Todo estaba previsto ¡a la señal de un silbido el plan sería ejecutado!
Don Idilio sabía —o sospechaba— porque vio a los chiquillos dirigirse a diferentes capillas del conjunto franciscano, un trío por un lado y los demás por diferentes flancos, así que se apercibió de un buen garrote para ¡sorrajarlo en el lomo de cada mozalbete!
¡Un enfrentamiento a morir!
De inmediato los chicos que venían al centro de los puestos por el lado de la capilla de Loreto ¡fueron veloces y pasaron de largo por frente de don Idilio! sin tomar nada, a lo que no le quedó a la víctima aguantar el garrotazo… ¡pero esperaba la segunda arremetida!

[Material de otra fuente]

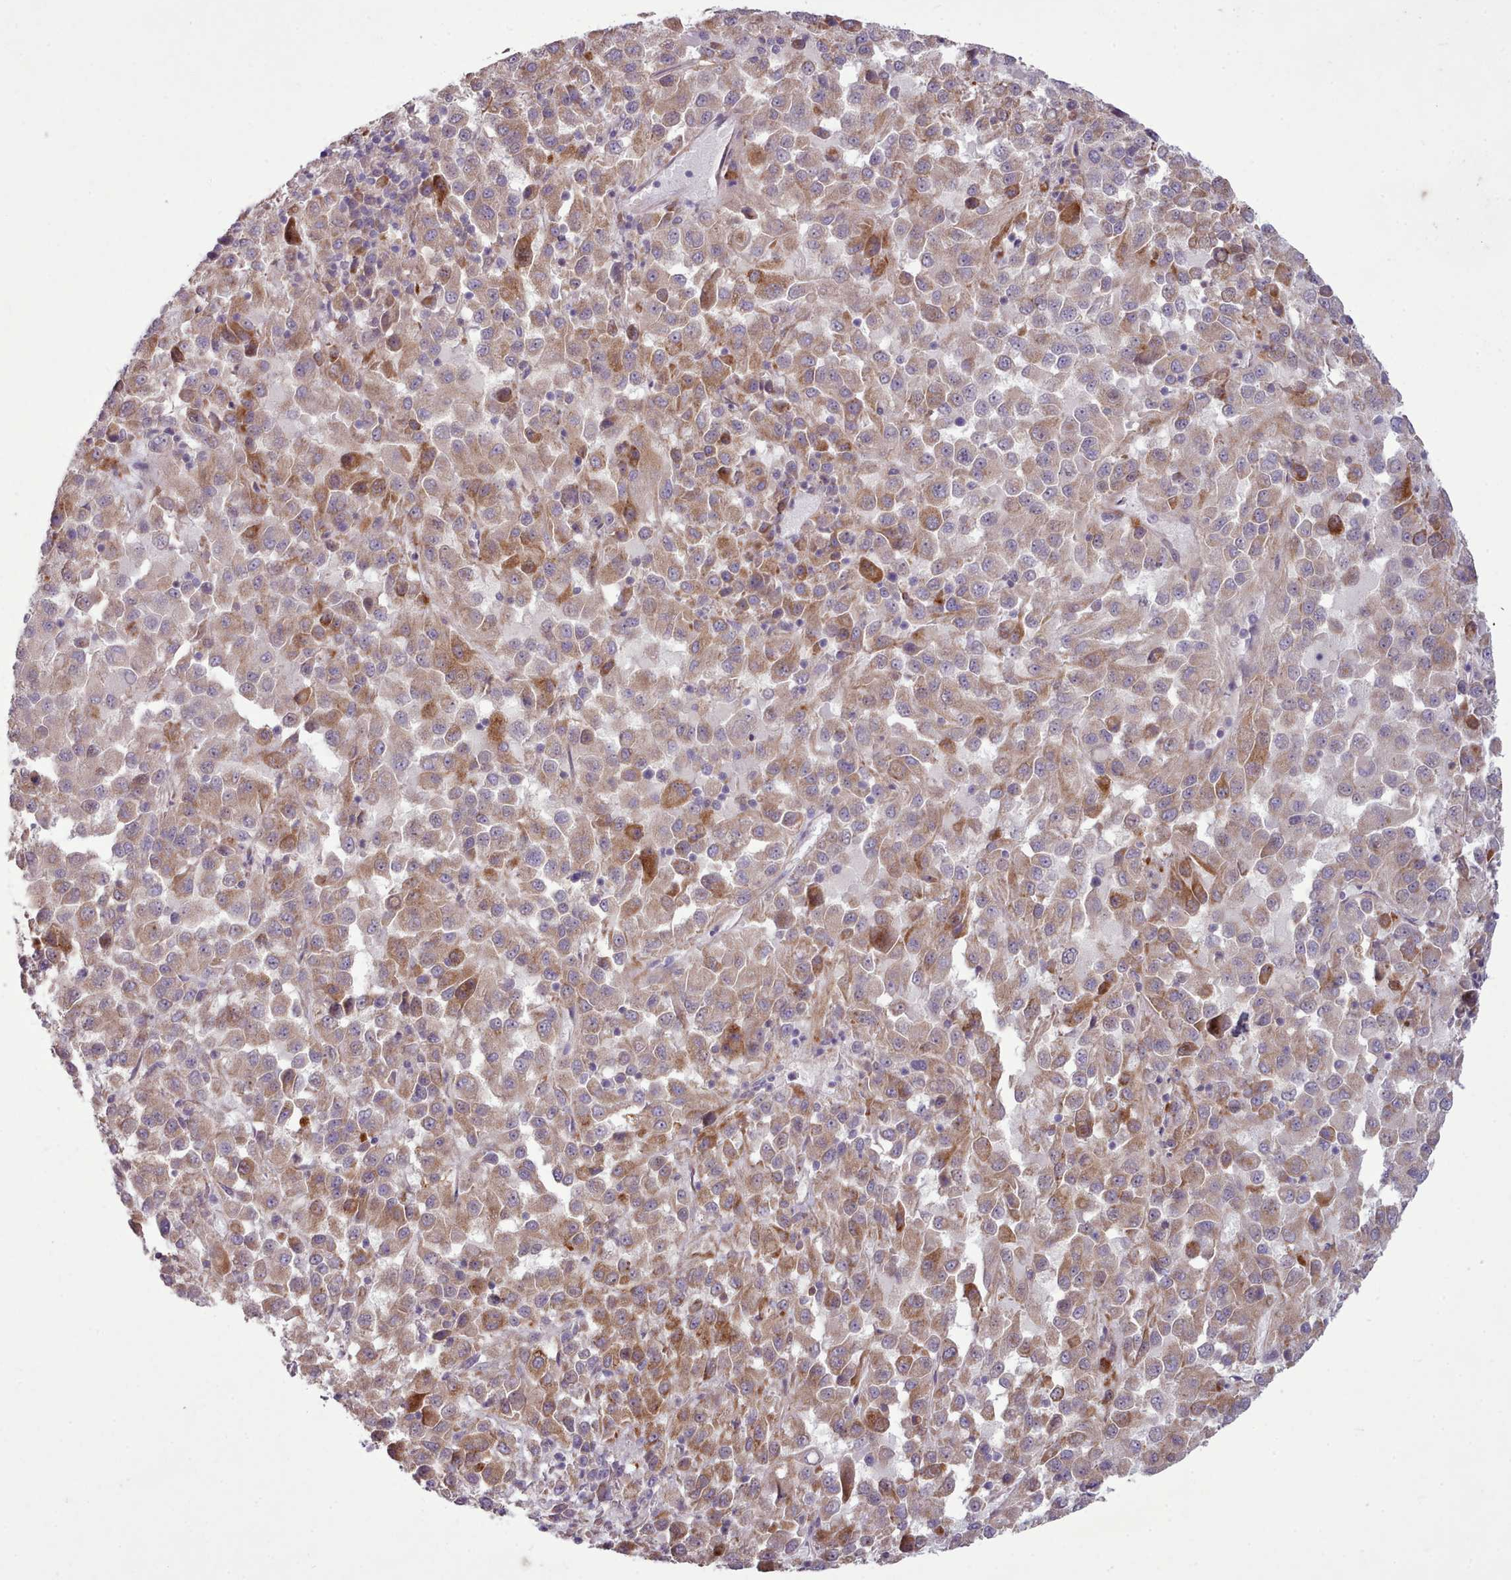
{"staining": {"intensity": "moderate", "quantity": ">75%", "location": "cytoplasmic/membranous"}, "tissue": "melanoma", "cell_type": "Tumor cells", "image_type": "cancer", "snomed": [{"axis": "morphology", "description": "Malignant melanoma, Metastatic site"}, {"axis": "topography", "description": "Lung"}], "caption": "A micrograph of melanoma stained for a protein displays moderate cytoplasmic/membranous brown staining in tumor cells.", "gene": "DPF1", "patient": {"sex": "male", "age": 64}}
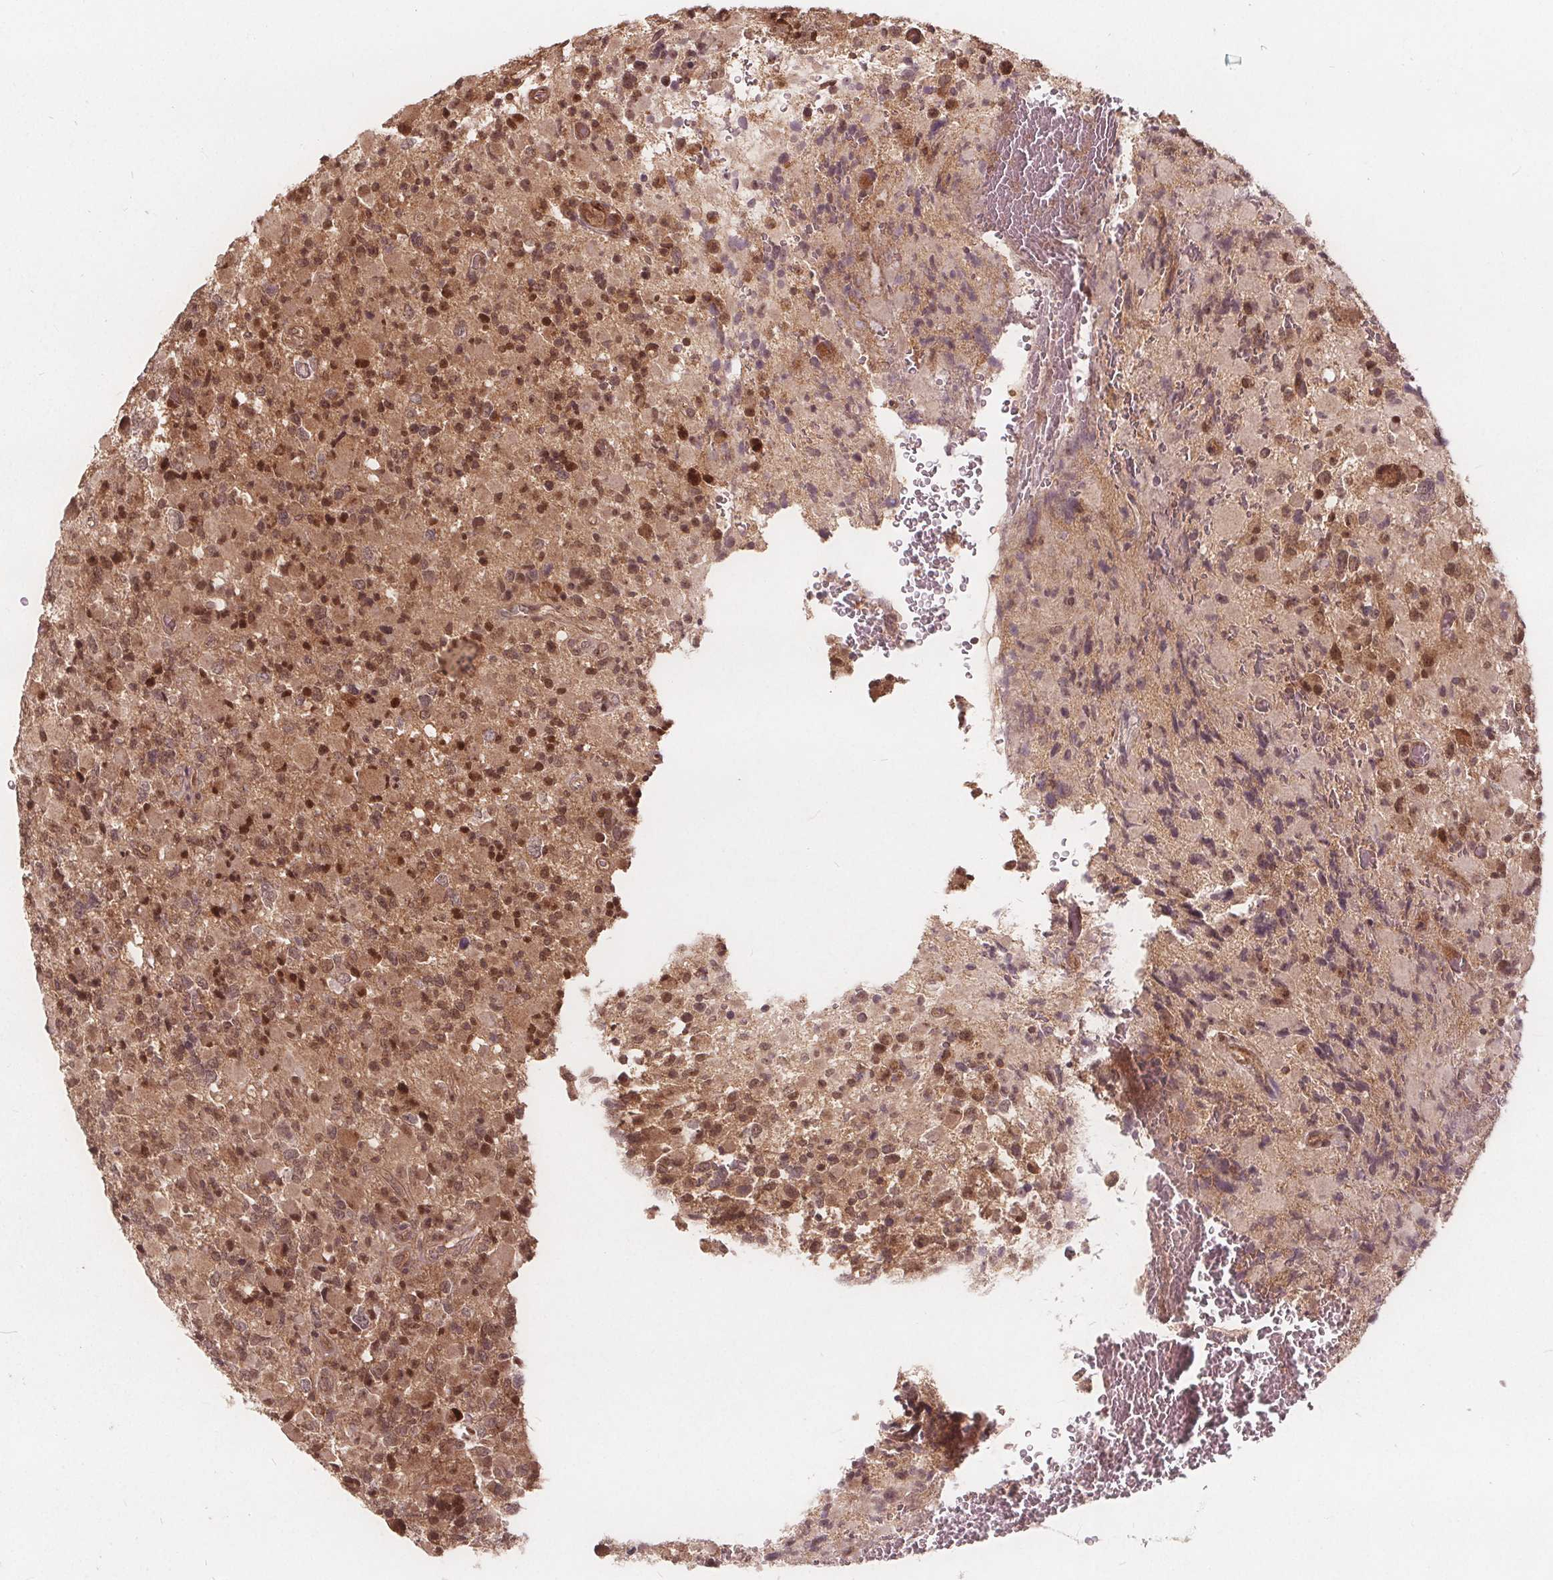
{"staining": {"intensity": "moderate", "quantity": ">75%", "location": "nuclear"}, "tissue": "glioma", "cell_type": "Tumor cells", "image_type": "cancer", "snomed": [{"axis": "morphology", "description": "Glioma, malignant, High grade"}, {"axis": "topography", "description": "Brain"}], "caption": "Immunohistochemistry (DAB (3,3'-diaminobenzidine)) staining of human high-grade glioma (malignant) reveals moderate nuclear protein positivity in approximately >75% of tumor cells. Using DAB (brown) and hematoxylin (blue) stains, captured at high magnification using brightfield microscopy.", "gene": "PPP1CB", "patient": {"sex": "female", "age": 40}}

Los chicos de la capilla de la Tercera Orden no alcanzaron a correr porque un señor de las verduras bajaba las cajas, así que el plan ahora estaba desarmado, pero Octavio y Efraín raudos veloces, se deslizaron por debajo del alcance del garrote y tomaron la bolsa de confitones, evadiendo cada uno de los palazos que no tuvieron cuerpo alguno de remitente ¡logrando salir victoriosos!
Cuando Octavio salió de mercado no encontró a Efraín, así que supuso lo esperarían en la otra salida ¡para ello don Idilio ya había avisado a los gendarmes! quienes al ver al chico con la bosa en la mano, comenzaron a perseguirle ¡no tardó en salir huyendo de ahí el niño del teatro!
¡Al dar la vuelta por la esquina del puesto que sale a la calle chocó con alguien!… era el joven carmelita milagroso.
—¿A dónde vas Octavio? — con voz suave le refirió una agradable sonrisa.
—¿Cómo sabes mi nombre?
—¡Yo lo sé todo!… ¡ven escóndete aquí! no te encontrarán— le decía mientras le mostraba un pequeño cajón de madera por debajo de las frutas de aquel puesto—.
Los gendarmes corriendo —a respiro y sollozo—le preguntaron al joven.
—¿No habéis visto a un pequeño ladrón de dulces? un chiquillo de ojos grandes y rostro de inocente ¡pero qué bribón!
—¿Por qué lo buscan entre la gente? vayan y encuéntrenlo en la calle que seguro ahí es donde estará.